## Problem 1
Return everything in the handball player profile from "- 2019–: Faroe" down to "women's national team.", copied word for word.

Personal information
- Full name: Lív Sveinbjørnsdóttir Poulsen
- Born: 27 December 2001 (age 24) Vestmanna, Faroe Islands
- Nationality: Faroese
- Height: 1.73 m (5 ft 8 in)
- Playing position: Right back/wing

Club information
- Current club: EH Aalborg
- Number: 3

Youth career
- Years: Team
- 2017–2021: Herning-Ikast Håndbold

Senior clubs
- Years: Team
- 2018–2021: Herning-Ikast Håndbold
- 2021–2023: Ajax København
- 2023–2024: TMS Ringsted
- 2024–: EH Aalborg

National team ^{1}
- Years: Team / Apps / (Gls)
- 2019–: Faroe Islands / 33 / (66)

= Lív Sveinbjørnsdóttir Poulsen =

Faroese handball player (born 2001)

Lív Sveinbjørnsdóttir Poulsen (born 27 December 2001) is a Faroese handballer who plays for EH Aalborg in the Danish Women's Handball League and the Faroe Islands women's national team.

## Records for the exercise

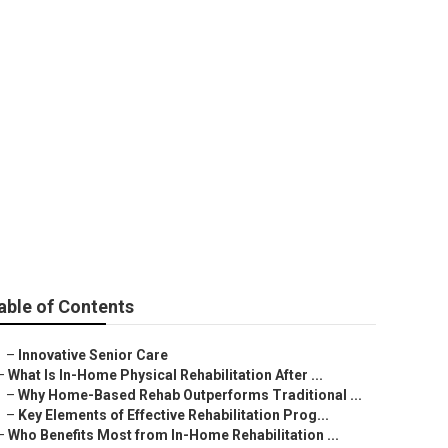
able of Contents
–
Innovative Senior Care
–
What Is In-Home Physical Rehabilitation After ...
–
Why Home-Based Rehab Outperforms Traditional ...
–
Key Elements of Effective Rehabilitation Prog...
–
Who Benefits Most from In-Home Rehabilitation ...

## Problem 2
Identify every line in the entries above that contains the word "Rehabilitation", and copy each of those lines.

## Written answer 1
- 2019–: Faroe Islands / 33 / (66)

= Lív Sveinbjørnsdóttir Poulsen =

Faroese handball player (born 2001)

Lív Sveinbjørnsdóttir Poulsen (born 27 December 2001) is a Faroese handballer who plays for EH Aalborg in the Danish Women's Handball League and the Faroe Islands women's national team.

## Written answer 2
What Is In-Home Physical Rehabilitation After ...
Key Elements of Effective Rehabilitation Prog...
Who Benefits Most from In-Home Rehabilitation ...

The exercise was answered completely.